• **ARBEITSAUFTRAG**
Schreibe die Zeilen ab der Zeile mit „şebekesinin yenilenmesi projesinde 140“ bis einschließlich der Zeile mit „serviço com armário, quarto e banheiro de“ als nummerierte Liste um und lass dabei Leerzeilen weg.

• **ARBEITSDATEN**

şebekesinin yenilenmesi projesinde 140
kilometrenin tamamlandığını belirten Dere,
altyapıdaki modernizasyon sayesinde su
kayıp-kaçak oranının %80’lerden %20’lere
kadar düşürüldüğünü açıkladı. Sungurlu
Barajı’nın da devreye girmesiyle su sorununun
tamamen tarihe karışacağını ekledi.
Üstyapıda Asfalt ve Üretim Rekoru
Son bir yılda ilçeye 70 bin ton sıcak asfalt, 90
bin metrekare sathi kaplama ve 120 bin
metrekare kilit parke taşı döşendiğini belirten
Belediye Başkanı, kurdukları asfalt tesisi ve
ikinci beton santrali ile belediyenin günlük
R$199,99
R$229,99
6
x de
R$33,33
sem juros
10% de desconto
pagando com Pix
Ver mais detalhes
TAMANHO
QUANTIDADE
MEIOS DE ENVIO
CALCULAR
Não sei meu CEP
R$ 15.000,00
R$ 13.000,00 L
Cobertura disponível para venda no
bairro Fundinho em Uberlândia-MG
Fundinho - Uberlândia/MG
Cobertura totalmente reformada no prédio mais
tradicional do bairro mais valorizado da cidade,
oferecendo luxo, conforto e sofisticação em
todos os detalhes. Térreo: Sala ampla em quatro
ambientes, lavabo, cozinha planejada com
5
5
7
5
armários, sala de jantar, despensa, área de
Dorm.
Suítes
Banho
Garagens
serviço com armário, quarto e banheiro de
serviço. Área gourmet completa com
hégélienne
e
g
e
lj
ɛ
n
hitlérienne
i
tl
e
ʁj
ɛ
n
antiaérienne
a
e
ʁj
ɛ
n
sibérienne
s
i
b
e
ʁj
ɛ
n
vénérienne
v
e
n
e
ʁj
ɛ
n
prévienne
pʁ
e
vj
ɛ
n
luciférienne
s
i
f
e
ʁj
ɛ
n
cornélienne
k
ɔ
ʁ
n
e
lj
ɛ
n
==
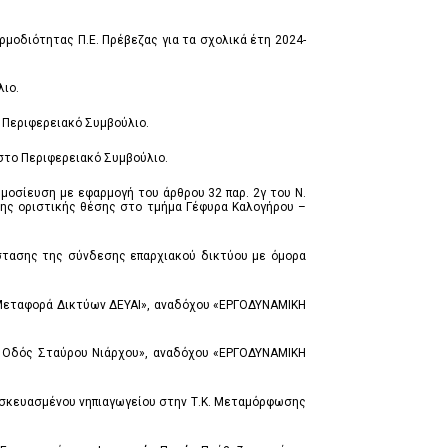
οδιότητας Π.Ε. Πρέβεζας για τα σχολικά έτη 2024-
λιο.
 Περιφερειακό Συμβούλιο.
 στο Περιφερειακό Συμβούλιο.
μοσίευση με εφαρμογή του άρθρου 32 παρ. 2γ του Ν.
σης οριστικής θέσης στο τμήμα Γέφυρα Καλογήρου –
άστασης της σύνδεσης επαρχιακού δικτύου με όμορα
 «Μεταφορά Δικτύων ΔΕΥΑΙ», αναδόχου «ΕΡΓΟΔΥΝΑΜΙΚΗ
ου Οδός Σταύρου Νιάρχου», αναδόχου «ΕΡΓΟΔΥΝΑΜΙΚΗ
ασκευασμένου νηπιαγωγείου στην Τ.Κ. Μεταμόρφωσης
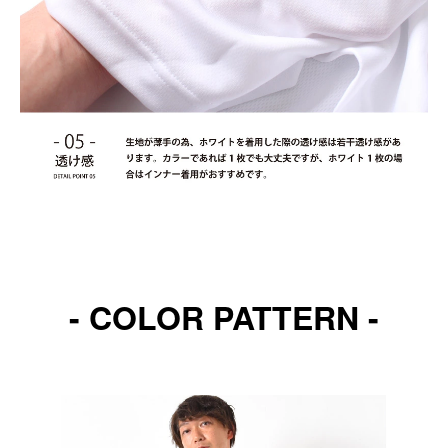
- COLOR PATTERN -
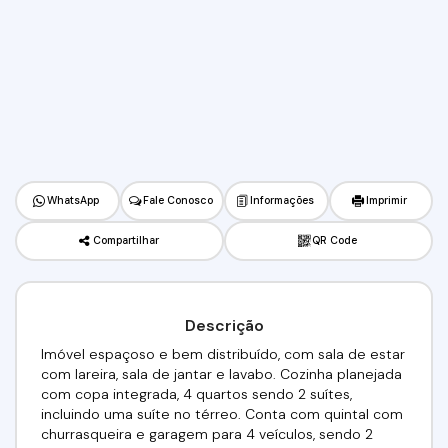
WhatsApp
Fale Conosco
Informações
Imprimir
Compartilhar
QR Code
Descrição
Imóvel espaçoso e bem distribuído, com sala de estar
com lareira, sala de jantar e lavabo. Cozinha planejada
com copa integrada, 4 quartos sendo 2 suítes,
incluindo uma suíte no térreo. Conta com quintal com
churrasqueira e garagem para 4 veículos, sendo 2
* * *
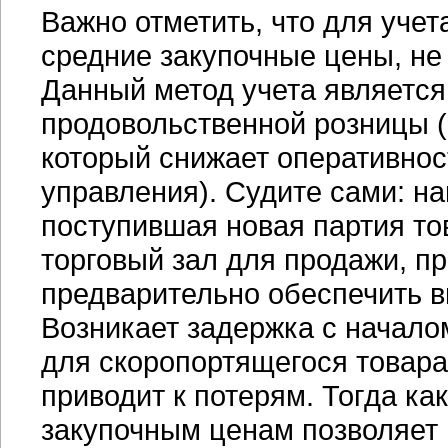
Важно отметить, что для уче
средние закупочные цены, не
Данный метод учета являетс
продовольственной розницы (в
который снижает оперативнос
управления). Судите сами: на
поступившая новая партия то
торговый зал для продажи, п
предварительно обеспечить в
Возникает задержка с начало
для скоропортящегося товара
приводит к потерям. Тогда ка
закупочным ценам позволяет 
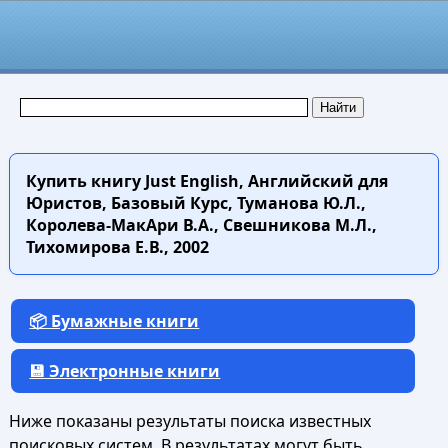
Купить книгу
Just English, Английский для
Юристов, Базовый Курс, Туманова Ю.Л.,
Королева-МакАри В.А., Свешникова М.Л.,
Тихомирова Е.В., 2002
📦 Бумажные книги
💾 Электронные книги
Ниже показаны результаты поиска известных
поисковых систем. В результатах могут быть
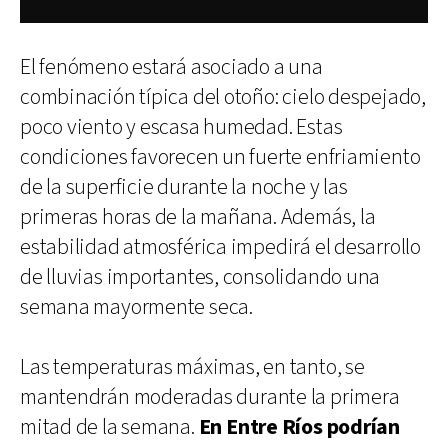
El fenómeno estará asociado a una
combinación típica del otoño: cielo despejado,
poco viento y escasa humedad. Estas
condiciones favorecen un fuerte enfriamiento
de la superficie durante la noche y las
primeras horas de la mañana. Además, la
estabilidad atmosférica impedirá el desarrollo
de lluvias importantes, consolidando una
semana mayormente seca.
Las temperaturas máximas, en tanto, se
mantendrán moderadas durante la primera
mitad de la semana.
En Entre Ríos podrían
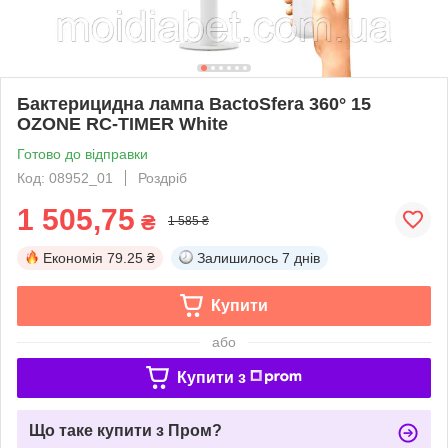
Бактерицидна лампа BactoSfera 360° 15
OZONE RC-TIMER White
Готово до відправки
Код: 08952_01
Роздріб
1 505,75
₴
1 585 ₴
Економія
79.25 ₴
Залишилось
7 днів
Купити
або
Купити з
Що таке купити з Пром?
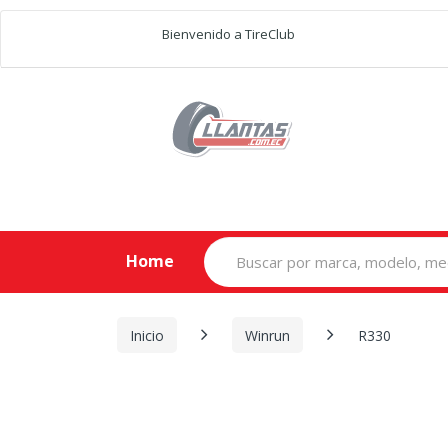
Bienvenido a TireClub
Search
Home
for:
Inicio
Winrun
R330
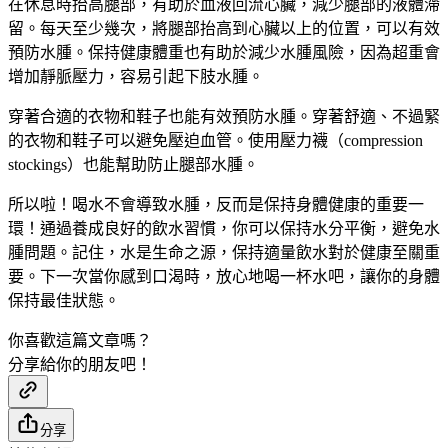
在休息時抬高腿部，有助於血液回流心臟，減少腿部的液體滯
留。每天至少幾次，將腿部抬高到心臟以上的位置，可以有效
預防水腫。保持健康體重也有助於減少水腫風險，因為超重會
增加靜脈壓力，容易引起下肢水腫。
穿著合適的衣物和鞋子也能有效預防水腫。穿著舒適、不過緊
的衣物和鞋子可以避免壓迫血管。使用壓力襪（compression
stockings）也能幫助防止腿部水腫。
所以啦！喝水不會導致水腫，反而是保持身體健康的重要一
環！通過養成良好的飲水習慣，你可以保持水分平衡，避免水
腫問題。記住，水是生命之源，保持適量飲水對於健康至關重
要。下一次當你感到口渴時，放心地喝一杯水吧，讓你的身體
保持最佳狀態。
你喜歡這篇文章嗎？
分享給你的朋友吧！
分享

• **ANTWORTFELD**
1. şebekesinin yenilenmesi projesinde 140
2. kilometrenin tamamlandığını belirten Dere,
3. altyapıdaki modernizasyon sayesinde su
4. kayıp-kaçak oranının %80’lerden %20’lere
5. kadar düşürüldüğünü açıkladı. Sungurlu
6. Barajı’nın da devreye girmesiyle su sorununun
7. tamamen tarihe karışacağını ekledi.
8. Üstyapıda Asfalt ve Üretim Rekoru
9. Son bir yılda ilçeye 70 bin ton sıcak asfalt, 90
10. bin metrekare sathi kaplama ve 120 bin
11. metrekare kilit parke taşı döşendiğini belirten
12. Belediye Başkanı, kurdukları asfalt tesisi ve
13. ikinci beton santrali ile belediyenin günlük
14. R$199,99
15. R$229,99
16. 6
17. x de
18. R$33,33
19. sem juros
20. 10% de desconto
21. pagando com Pix
22. Ver mais detalhes
23. TAMANHO
24. QUANTIDADE
25. MEIOS DE ENVIO
26. CALCULAR
27. Não sei meu CEP
28. R$ 15.000,00
29. R$ 13.000,00 L
30. Cobertura disponível para venda no
31. bairro Fundinho em Uberlândia-MG
32. Fundinho - Uberlândia/MG
33. Cobertura totalmente reformada no prédio mais
34. tradicional do bairro mais valorizado da cidade,
35. oferecendo luxo, conforto e sofisticação em
36. todos os detalhes. Térreo: Sala ampla em quatro
37. ambientes, lavabo, cozinha planejada com
38. 5
39. 5
40. 7
41. 5
42. armários, sala de jantar, despensa, área de
43. Dorm.
44. Suítes
45. Banho
46. Garagens
47. serviço com armário, quarto e banheiro de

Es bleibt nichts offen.